US 12,094,046 B1
Digital human driving method and apparatus, and storage medium
Huapeng Sima, Nanjing (CN); Jintai Luan, Nanjing (CN); Hongwei Fan, Nanjing (CN); Jiabin Li, Nanjing (CN); Hao Jiang, Nanjing (CN); and Qixun Qu, Nanjing (CN)
Assigned to NANJING SILICON INTELLIGENCE TECHNOLOGY CO., LTD., Jiangsu (CN)
Filed by NANJING SILICON INTELLIGENCE TECHNOLOGY CO., LTD., Jiangsu (CN)
Filed on Jan. 23, 2024, as Appl. No. 18/419,759.
Claims priority of application No. 202310847425.5 (CN), filed on Jul. 12, 2023.
Int. Cl. G06T 19/20 (2011.01); G06T 7/20 (2017.01); G06T 7/80 (2017.01); G06T 13/40 (2011.01); G06T 19/00 (2011.01)

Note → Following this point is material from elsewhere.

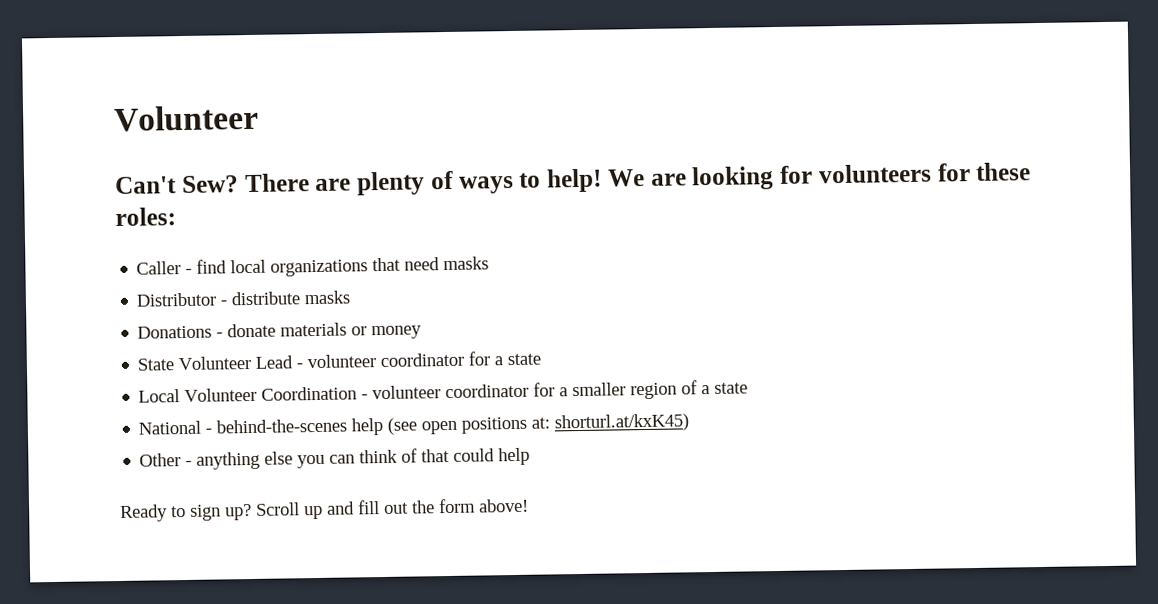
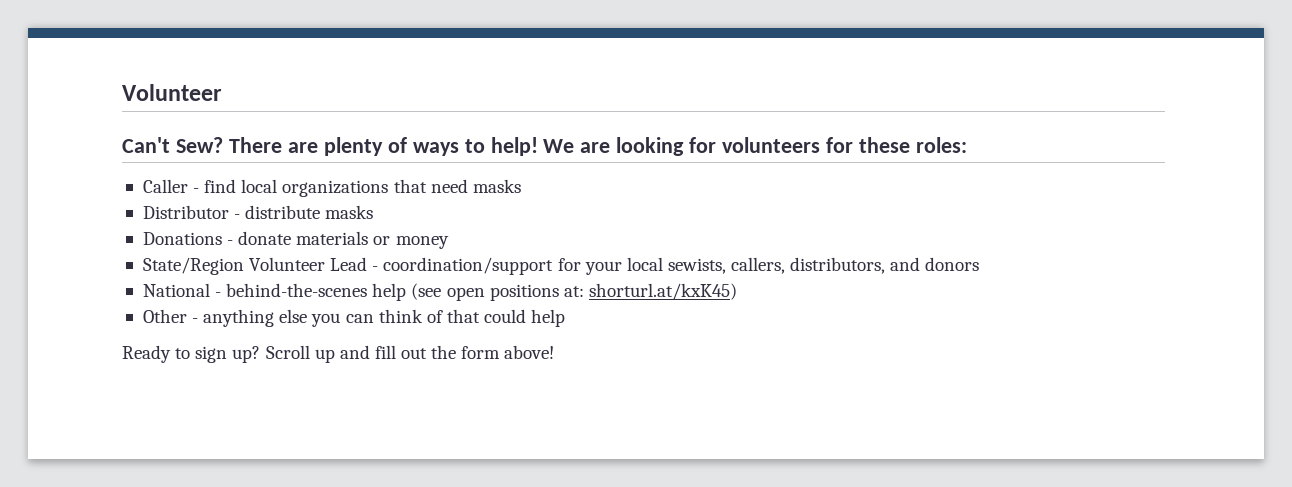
[137,358,175,371] State -> [142,257,244,275] State/Region
[307,351,542,369] [138,380,749,403] volunteer coordinator for a state // Local Volunteer Coordination - volunteer coordinator for a smaller region of a state -> [383,257,980,275] coordination/support for your local sewists, callers, distributors, and donors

CPC G06T 13/40 (2013.01) [G06T 7/80 (2017.01); G06T 19/00 (2013.01); G06T 2207/10016 (2013.01); G06T 2207/30196 (2013.01)] 7 Claims
OG exemplary drawing
 
1. A digital human driving method, comprising the steps of:
capturing video data from a plurality of angles of view in a real three-dimensional space by a plurality of video capture devices, wherein the video data comprises a target human;
determining a first coordinate of a key point of the target human, wherein the first coordinate is a two-dimensional coordinate of the key point in a video frame of the video data;
determining a mapping relationship based on the first coordinate, wherein the mapping relationship is a correspondence between the key point and a virtual key point in a virtual three-dimensional space;
calculating a second coordinate based on the mapping relationship and the first coordinate, wherein the second coordinate is a three-dimensional coordinate of the virtual key point in the virtual three-dimensional space;
processing the second coordinate according to a key point rotation model to obtain a rotation value of the virtual key point in the virtual three-dimensional space; and
driving a digital human to move based on the rotation value of the virtual key point in the virtual three-dimensional space,
wherein determining the mapping relationship based on the first coordinate comprises: determining a first parameter matrix based on the first coordinate of the key point, wherein the first parameter matrix indicates a transformation relationship of transforming a position point in the real three-dimensional space from a first coordinate system to a second coordinate system, the first coordinate system is a three-dimensional coordinate system in the real three-dimensional space with a center of the target human as an origin, and the second coordinate system is a three-dimensional coordinate system in the real three-dimensional space with an optical center of the video capture device as an origin; obtaining a second parameter matrix, wherein the second parameter matrix indicates a transformation relationship of transforming a position point in the real three-dimensional space from the second coordinate system to a third coordinate system, and the third coordinate system is a coordinate system with an image center of video frame of the video data as an origin; and determining a matrix of a product of the first parameter matrix and the second parameter matrix as the mapping relationship, and
wherein determining the first parameter matrix based on the first coordinate of the key point comprises: determining an initial first parameter matrix based on the first coordinate of the key point; obtaining a third coordinate of the key point, wherein the third coordinate is a three-dimensional coordinate of the key point in the real three-dimensional space; calculating a first predicted coordinate value based on the third coordinate and the initial first parameter matrix; determining a first loss value based on the first predicted coordinate value and the first coordinate; and iteratively updating the initial first parameter matrix based on the first loss value until the first loss value is less than a first preset threshold, and determining a newly updated initial first parameter matrix as the first parameter matrix.